Dataset excerpt:
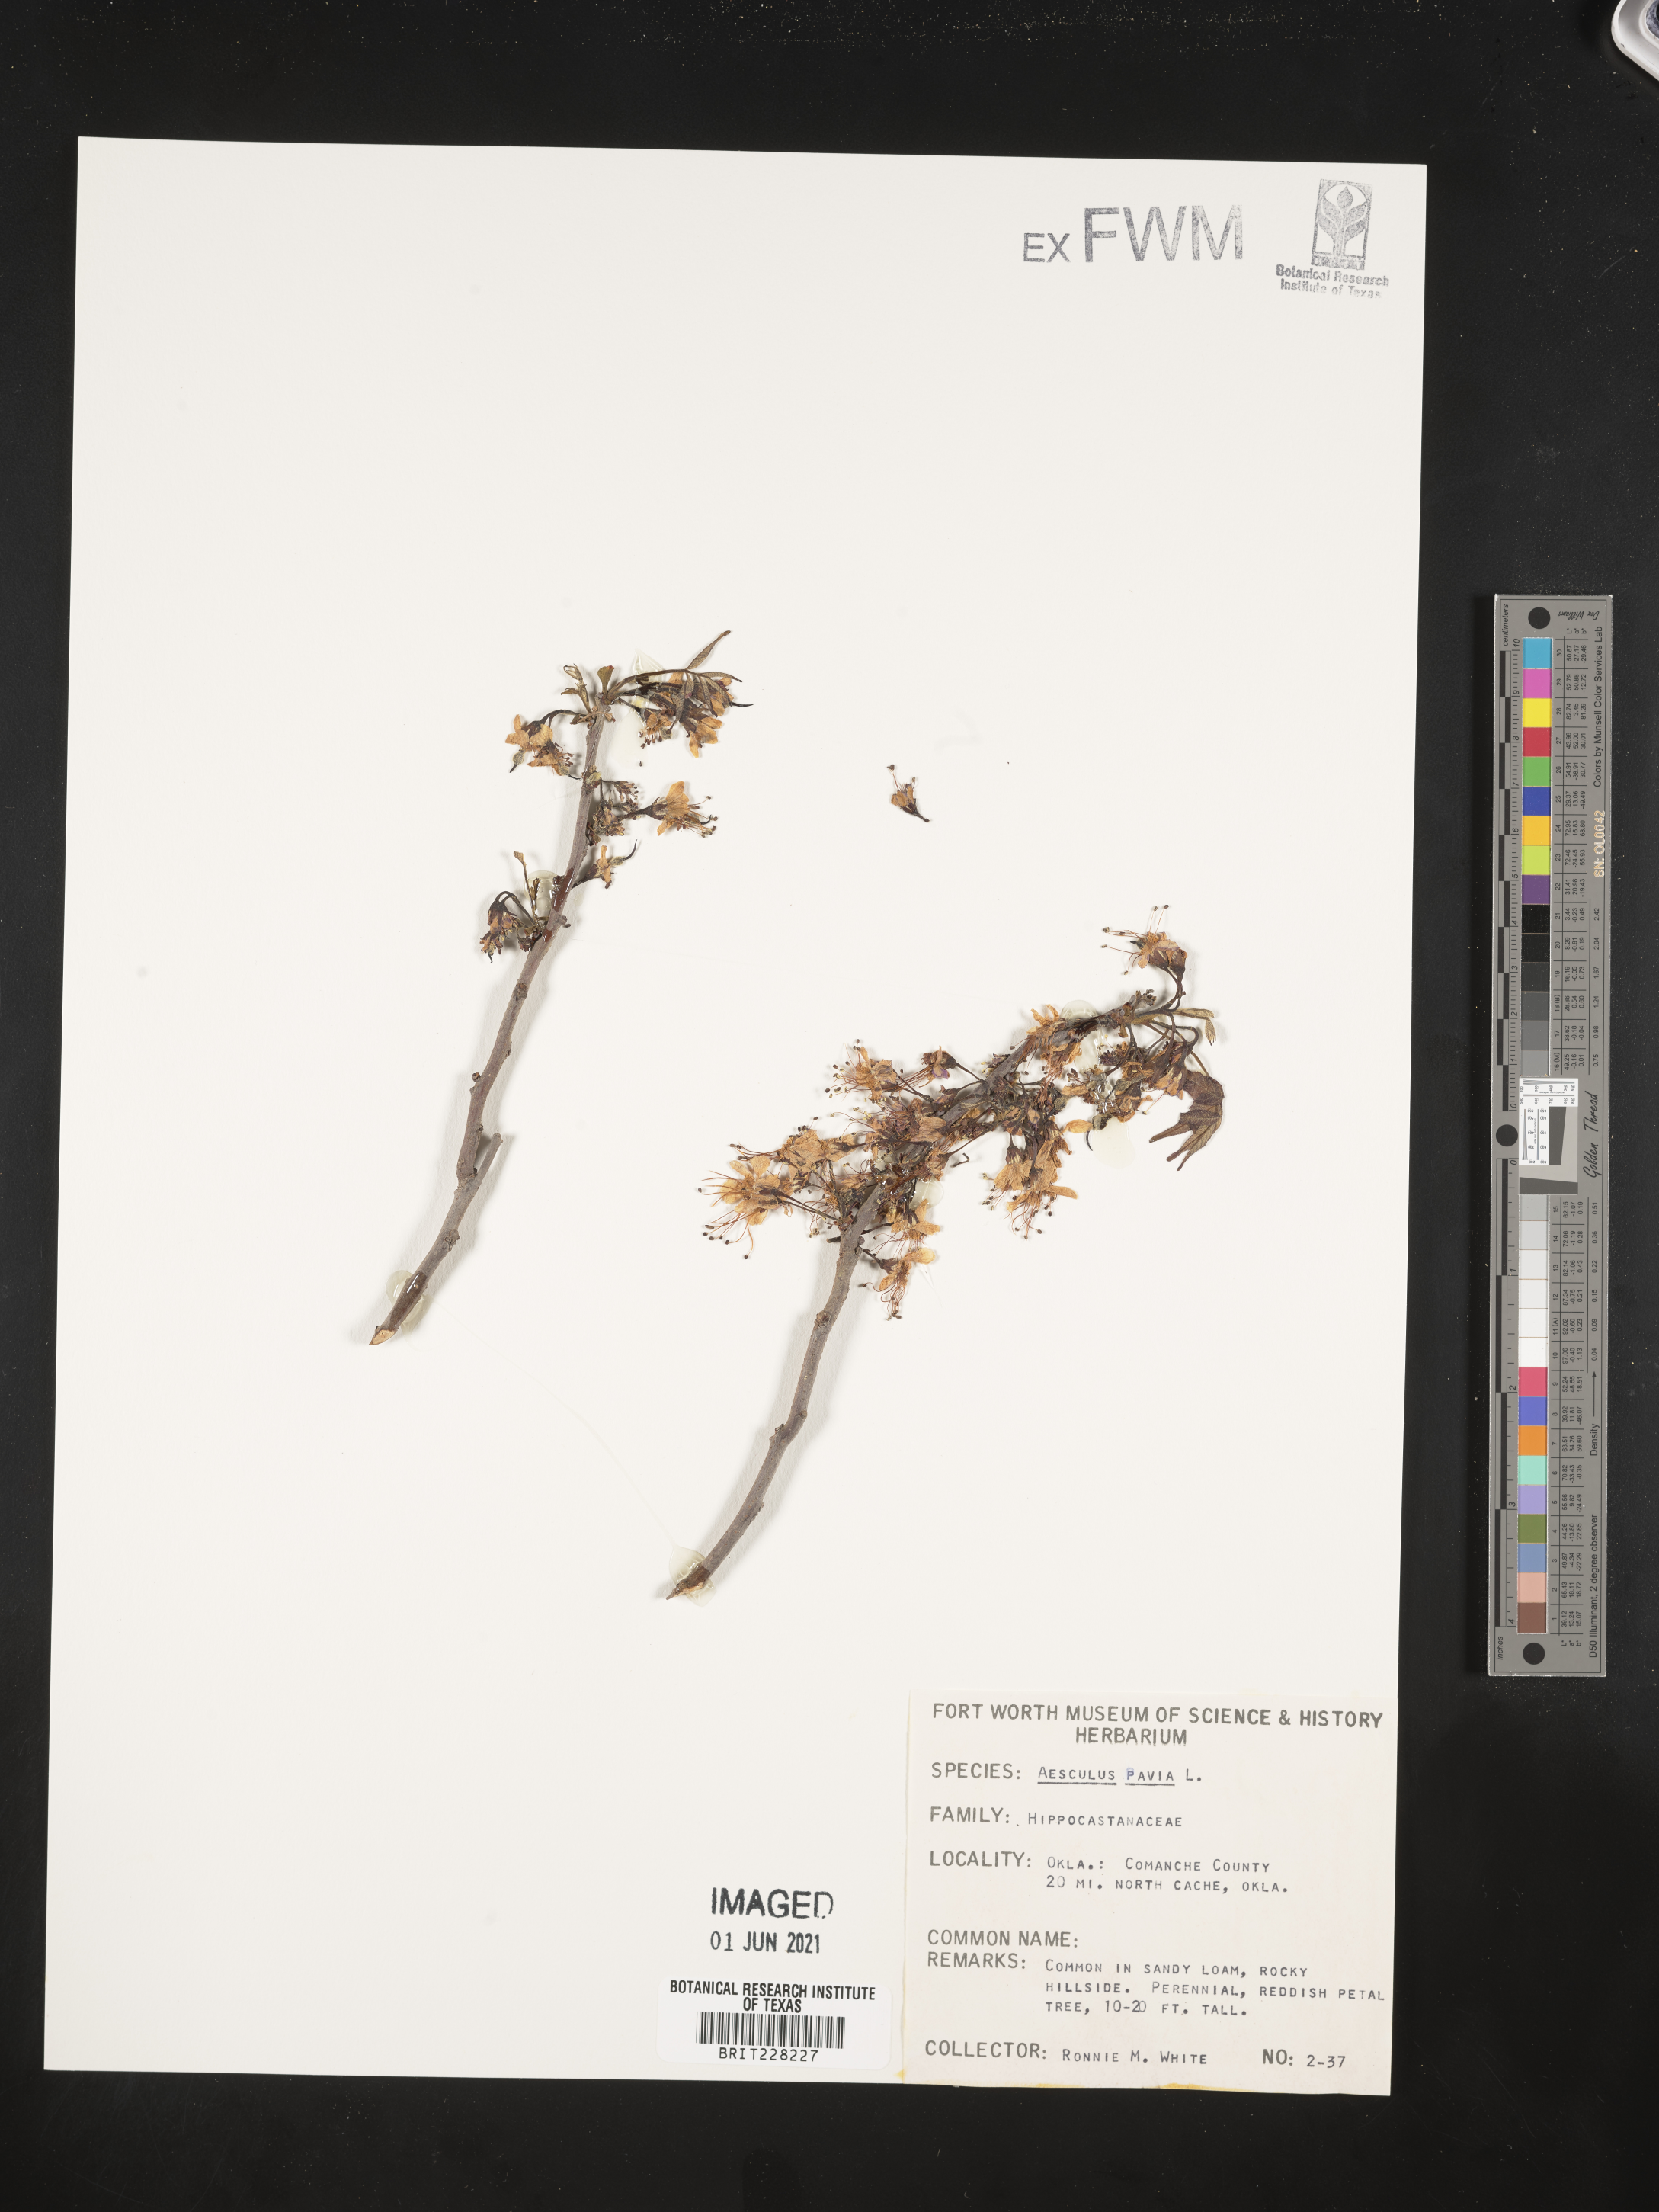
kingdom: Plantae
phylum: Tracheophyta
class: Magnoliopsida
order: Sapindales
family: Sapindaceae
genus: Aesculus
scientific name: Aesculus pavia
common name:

(What is being asked) Please rewrite the material above with "scientific name" replaced by "binomial name", keeping everything else the same. Leave the pictures out.

(Exercise result)
kingdom: Plantae
phylum: Tracheophyta
class: Magnoliopsida
order: Sapindales
family: Sapindaceae
genus: Aesculus
binomial name: Aesculus pavia
common name:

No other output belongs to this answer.